Teks pilihan
|---|

Posted by : Yulian Ma'mun 27 Feb 2015


 Seorang gadis kecil, saya taksir usianya sekitar 7-8 tahun memakai gaun warna merah muda. Rambutnya hitam bergelombang sebatas pundak, sedangkan sebaris rambut lainnya membentuk poni menutup dahinya yang berwarna kuning langsat. Manis sekali berdiri di atas panggung, persis matryoshka, boneka kayu khas Rusia yang bundar dan imut itu.

Adik kecil ini begitu percaya diri menghadapi ratusan pasang mata yang menyorotnya di loby utama sebuah pusat perbelanjaan. Cuek saja, seakan orang-orang yang menontonnya bukan manusia tapi jejeran gelondongan kayu di halaman rumah pedalaman Baduy.  Sebuah mikrofon tergenggam erat di kedua tangannya. Mata bulatnya melirik lucu ke arah seorang ibu muda yang duduk paling depan. “Mama, kalau aku juara lomba ini, beliin boneka ya,” mungkin itulah arti lirikan itu.

Dan, pertunjukan pun dimulai.

Because you know I'm all about that bass...”
Bout that bass, no treble...”

Wih, suaranya mantap. Mungkin beginilah suara Meghan Trainor penyanyi aslinya sewaktu masih kecil. Sambil berdiri di tangga eskalator, kaki saya secara tak sadar mengangguk ritmis mengikuti lagu itu. Leher saya pun ikut maju mundur.

Lagu ini memang sempat meledak di pasaran sejak dirilis bulan Juni 2014. Sampai sekarang pun masih menghiasi tangga lagu unggulan di radio-radio. Tempo lagu ini tidak terlalu cepat tapi menghentak dan berkesan ceria.

|---|

Data yang diberikan
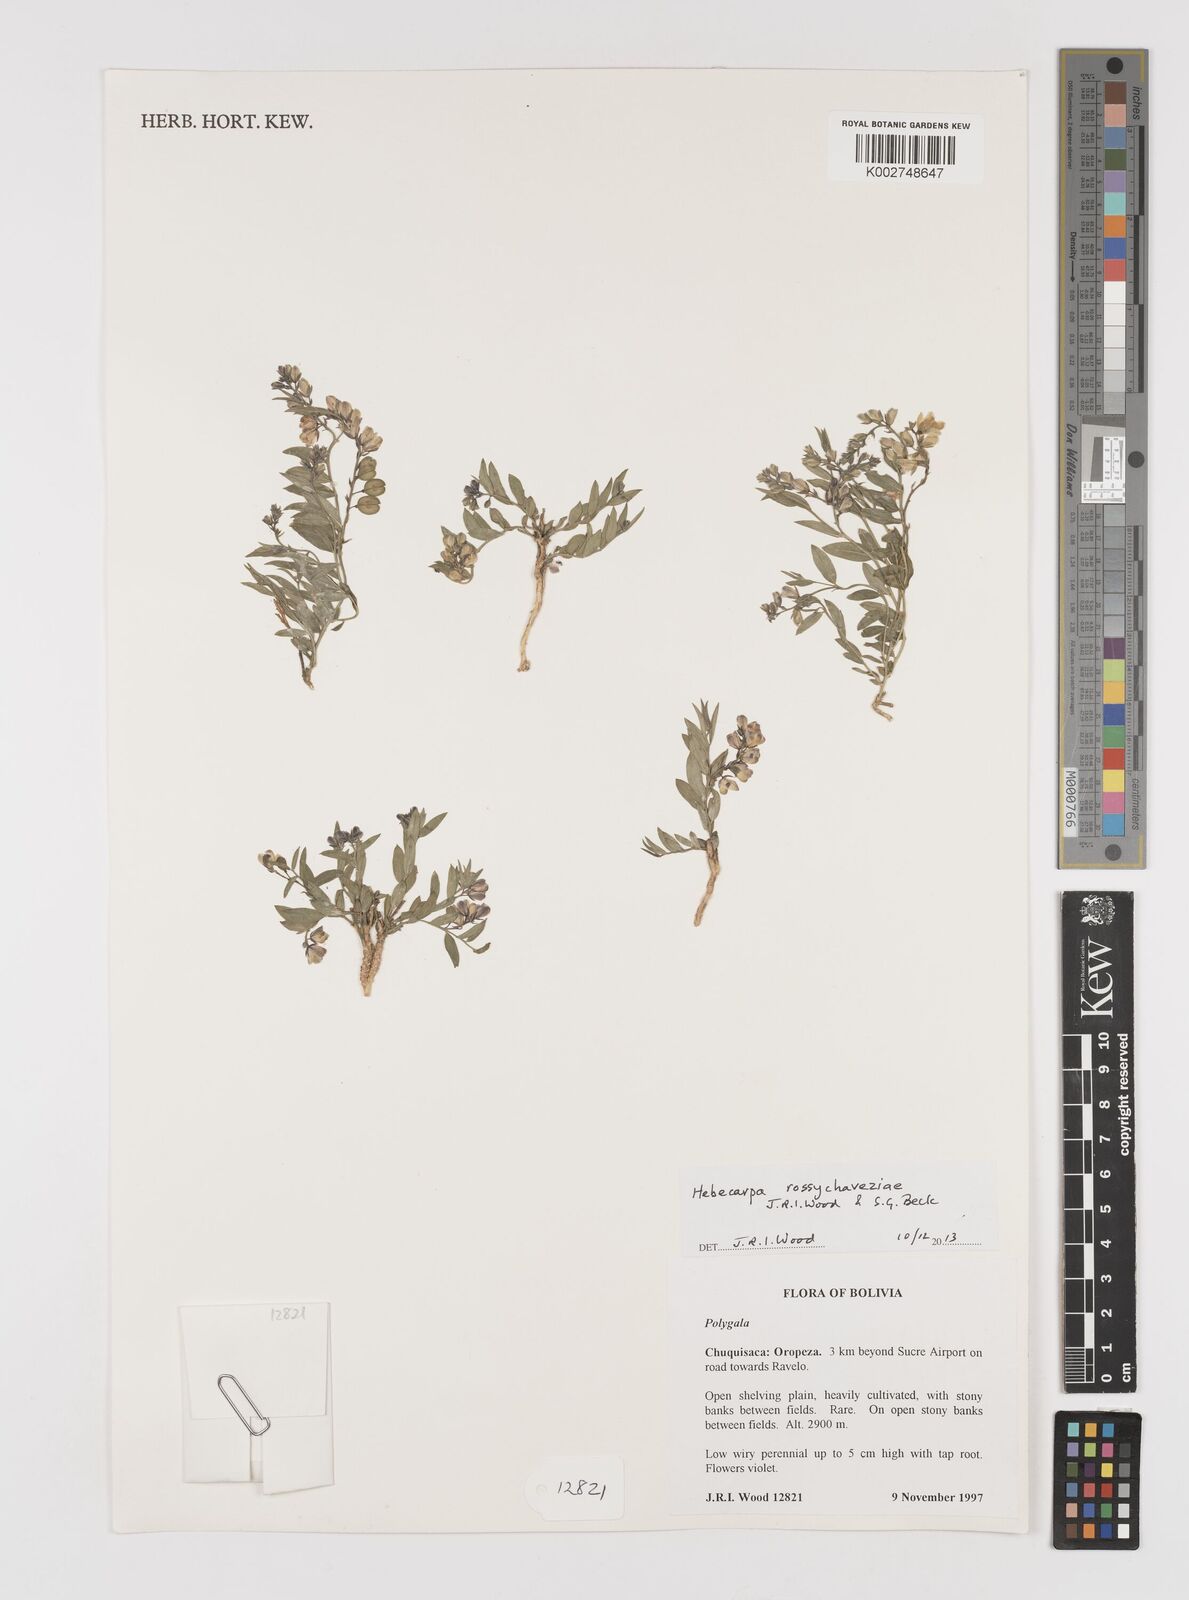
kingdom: Plantae
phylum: Tracheophyta
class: Magnoliopsida
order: Fabales
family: Polygalaceae
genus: Hebecarpa
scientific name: Hebecarpa rossychaveziae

|---|

Petunjuk
Teruskan tulisan tentang gadis kecil yang bernyanyi di panggung pusat perbelanjaan, mulai dari sesudah kalimat terakhirnya.

Jawaban yang diharapkan
Alasan lain lagu ini begitu ngetop adalah liriknya yang jenaka tapi kritis. Meghan yang menulis lagu ini bersama musikus Kevin Kadish mengkritik cara pandang masyarakat dalam melihat tubuh perempuan. Dewasa ini citra “cantik dan seksi” menurut kriteria kehidupan modern identik dengan wanita langsing. Kalau perlu sekurus boneka Barbie. Makanya banyak perempuan yang pening setengah mati begitu berat badannya naik beberapa kilogram. Meghan ingin menyuarakan bahwa memiliki badan bongsor bukan sebuah hal yang perlu dipusingkan.

“Cuek aja kayak gue! Gemuk & montok itu seksi kok!” kira-kira demikian jerit hati Meghan. Toh terlalu kurus juga tidak sehat, tanda kurang nutrisi.

Saya sudah sampai lantai 5, tingkat teratas. Suara  Meghan Trainor cilik masih terdengar. Sampai saat ini masih berjalan lancar sampai pada lirik,

“Yeah, my momma she told me don't worry about your size
She says, boys they like a little more booty to hold at night

Artinya kurang lebih demikian:

Yeah, ibuku, dia bilang jangan pusing dengan ukuranmu.”
Dia bilang, para cowok lebih suka p****t yang lebih besar untuk didekap di waktu malam

Sebagai informasi, bagian kata yang saya sensor, saya anggap kurang senonoh. P****t adalah salah satu bagian dari tubuh yang berfungsi sebagai tempat tumpuan badan ketika duduk. Terletak di belakang tubuh, di antara pinggul dan paha. Bagian tubuh ini dibentuk oleh tulang pinggul dan tulang ekor, serta terdiri dari banyak lemak dan kulit. Anda pasti paham.

Bayangkan seorang anak kelas 2 SD—tanpa beban—menyanyikan lirik All About That Bass yang saya sensor tadi dalam bahasa Indonesia. Dia kepingin dan tidak keberatan organ tubuhnya yang berharga itu dipeluk-peluk lelaki di malam hari. Alamak!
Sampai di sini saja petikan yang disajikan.